La recherche d’un site
C’est à titre personnel que les Drs Bruno et Davy se mettent à la recherche d’un site qui réponde aux exigences de la loi de 1919, reconnaissant le rôle adjuvant des micro-climats montagnards. Il s’agit de créer un village sanatorial pour “les tuberculeux pulmonaires curables de la classe moyenne peu aisée”, à l’image de ce que le Dr Trudeau a réalisé à Saranac Lake (État de New York) : deux bâtiments centraux et une trentaine de petits pavillons de quatre à douze lits.
Les atouts des hauts plateaux de Passy
Une altitude entre 1000 et 1350 mètres, au-dessus des brouillards; une orientation en plein midi et des températures qui ne sont jamais extrêmes ; un air sec ; une protection totale contre les vents dominants grâce aux falaises de la chaîne des Fiz ; des terrains étendus sur plus de cinq kilomètres, au coeur des forêts ; une alimentation abondante en eau potable ; un site isolé des habitations, néanmoins proche des communications ferroviaires 1 , un panorama grandiose, etc. Le choix du site aboutit en juin 1921, avec l’accord de la municipalité.

Mise en pratique:
**1.** Relevez tous les noms propres de lieux cités dans le texte sur le village sanatorial.
**2.** Répondez brièvement à ces questions sur le texte sur le village sanatorial.
(a) De quelle année date la loi dont les Drs Bruno et Davy cherchent à respecter les exigences ?
(b) À quelle altitude se situent les hauts plateaux de Passy ?
(c) À quelle date le choix du site aboutit-il ?
**3.** Poursuivez le texte sur le village sanatorial à partir de sa dernière phrase.

Données enregistrées:
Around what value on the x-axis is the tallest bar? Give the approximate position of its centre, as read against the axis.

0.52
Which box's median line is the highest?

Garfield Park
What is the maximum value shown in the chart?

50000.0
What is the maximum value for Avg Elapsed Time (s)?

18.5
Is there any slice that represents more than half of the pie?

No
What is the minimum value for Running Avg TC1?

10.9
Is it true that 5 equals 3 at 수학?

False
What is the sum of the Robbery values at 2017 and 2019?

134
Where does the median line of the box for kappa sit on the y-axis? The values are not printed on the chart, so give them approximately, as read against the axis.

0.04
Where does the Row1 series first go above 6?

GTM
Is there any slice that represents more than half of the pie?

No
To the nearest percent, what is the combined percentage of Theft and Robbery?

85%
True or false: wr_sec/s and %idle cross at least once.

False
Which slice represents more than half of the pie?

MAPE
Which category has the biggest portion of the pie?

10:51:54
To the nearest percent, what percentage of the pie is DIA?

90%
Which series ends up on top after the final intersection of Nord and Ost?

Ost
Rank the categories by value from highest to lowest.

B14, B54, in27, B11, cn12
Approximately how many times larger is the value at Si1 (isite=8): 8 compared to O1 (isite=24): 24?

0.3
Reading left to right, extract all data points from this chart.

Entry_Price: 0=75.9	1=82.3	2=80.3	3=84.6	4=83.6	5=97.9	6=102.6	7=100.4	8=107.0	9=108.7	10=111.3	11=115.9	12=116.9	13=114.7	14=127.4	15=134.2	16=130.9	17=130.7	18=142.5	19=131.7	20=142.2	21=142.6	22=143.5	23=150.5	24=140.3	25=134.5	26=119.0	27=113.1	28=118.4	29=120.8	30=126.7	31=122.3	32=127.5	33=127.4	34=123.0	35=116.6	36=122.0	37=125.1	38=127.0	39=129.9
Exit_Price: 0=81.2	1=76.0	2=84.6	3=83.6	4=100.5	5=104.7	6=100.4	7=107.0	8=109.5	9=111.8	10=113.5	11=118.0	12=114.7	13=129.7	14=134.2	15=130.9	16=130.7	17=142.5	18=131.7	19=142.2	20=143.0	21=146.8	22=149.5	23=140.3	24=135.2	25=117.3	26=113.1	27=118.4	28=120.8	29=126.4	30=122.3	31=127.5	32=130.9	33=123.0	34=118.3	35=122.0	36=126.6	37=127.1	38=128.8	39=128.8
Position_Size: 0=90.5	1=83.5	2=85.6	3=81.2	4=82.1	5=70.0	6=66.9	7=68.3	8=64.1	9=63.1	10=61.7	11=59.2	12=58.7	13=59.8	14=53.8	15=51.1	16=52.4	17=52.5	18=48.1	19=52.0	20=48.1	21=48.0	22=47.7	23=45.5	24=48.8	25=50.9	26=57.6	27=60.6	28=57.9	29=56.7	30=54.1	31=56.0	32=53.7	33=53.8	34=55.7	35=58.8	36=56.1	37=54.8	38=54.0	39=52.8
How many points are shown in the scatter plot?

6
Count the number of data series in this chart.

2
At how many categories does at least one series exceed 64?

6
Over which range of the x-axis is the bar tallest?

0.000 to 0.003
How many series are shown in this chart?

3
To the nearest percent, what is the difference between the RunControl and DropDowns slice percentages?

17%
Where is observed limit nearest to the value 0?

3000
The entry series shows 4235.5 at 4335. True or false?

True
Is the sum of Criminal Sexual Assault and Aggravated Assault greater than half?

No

Corrigé:
**1.** Saranac Lake, État de New York, Passy, chaîne des Fiz

**2.**
(a) De 1919.
(b) Entre 1000 et 1350 mètres.
(c) En juin 1921.

**3.**
L’Association des Villages Sanatoriums de Haute Altitude (AVSHA) est fondée le 10 juillet 1922. Au Comité de patronage, Léon Bourgeois, auteur de la loi de 1916, le Dr Émile Roux, directeur de l’Institut Pasteur. Au Conseil d’administration, plusieurs membres du Comité national de défense contre la tuberculose (André Honnorat, auteur de la loi de 1919, les Professeurs Albert Calmette et Maurice Letulle, le Comte de Guébriant, le Baron de Fontenay, etc.). Une lutte de sept mois s’engage alors contre l’opposition des stations touristiques voisines et celle du Conseil général qui, paradoxalement, n’a toujours pas réglé le problème des tuberculeux savoyards.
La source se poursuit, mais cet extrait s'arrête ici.